A place where in the past year alone we’ve had to fix the washing
machine, replace one set of sheets and two bike tires, and placate an angry
neighbor. All because my bride shares
your difficulty in distinguishing guilt from obligation.
Like you, Soft, my
bride also has a generosity of spirit that is laudable…even if it can get
expensive. Like you, she’s right that
good fortune comes with an obligation to be generous. The problem you both seem to have is with understanding
the prudent limits of that obligation.
Take a step back,
and think about the folks you and your husband consider good friends. Would any of them treat your house carelessly
or just walk away from any damage they might accidentally do while staying in
it? Didn’t think so. That’s part of why they’re your friends: they
share your values. If one of them were
to leave the upstairs tub to overflow, and then insist that the water damage in
your kitchen ceiling was already there, that friendship would likely be over
before the estimate for ripping out the plasterboard came in.
Your assumptions
about values shouldn’t extend to the relatives of your friends, or folks who
work out on the next mat over, though.
Neither should your sense of obligation when it comes to doling out the
use of your home.
Last summer,
Christina was introduced to the cousin of a friend of hers at a cookout. The cousin had absolutely no problem – once
Christina had let on that we’d be skipping a weekend at the beach because of an
obligation at home – asking if she could use our place. Put on the spot, Christina said, “Of
course.” The cousin proceeded to invite
another woman and her children along…and then to shove every towel the kids
used over the weekend into the washing machine.
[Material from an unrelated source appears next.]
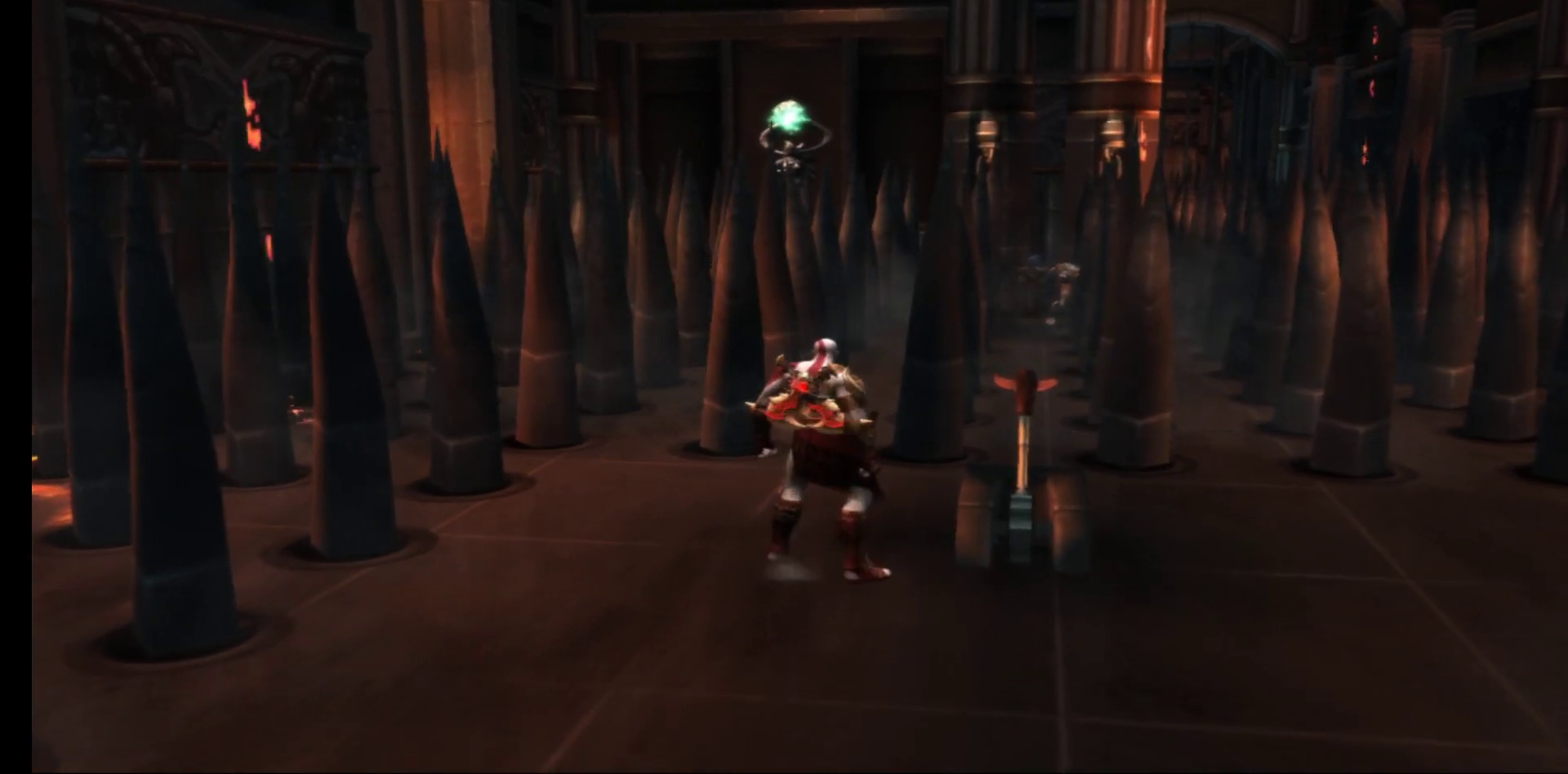
{"buttons": [], "left_stick": "up-right", "right_stick": "center", "events": [[283, "left_stick", "right"], [333, "left_stick", "up-right"]]}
At the same time. Though it
probably put up a hell of a fight, the overloaded appliance died somewhere
during the spin cycle. Here’s the exact
message we got: “Your washing machine
isn’t working.”
The punch line is
that when Christina’s friend found out what happened, she said, “Why on earth
would you loan your place to her?”
Which suggests a
rule of thumb, Soft: when it comes to sharing things of real value, put your
faith in your friends.
As for getting
cornered by a relative stranger (or the relative of a friend, for that matter)
asking to borrow your house, look at it this way: would you ever have – what’s
a polite word here? – the chutzpah to
do that? Of course you wouldn’t, so have
no qualms about following my one-word advice when dealing with such
people. Lie. Lie like the rug they’d probably ruin without
telling you: “So sorry, the house is spoken for, that weekend. Actually, we’re full up all summer.”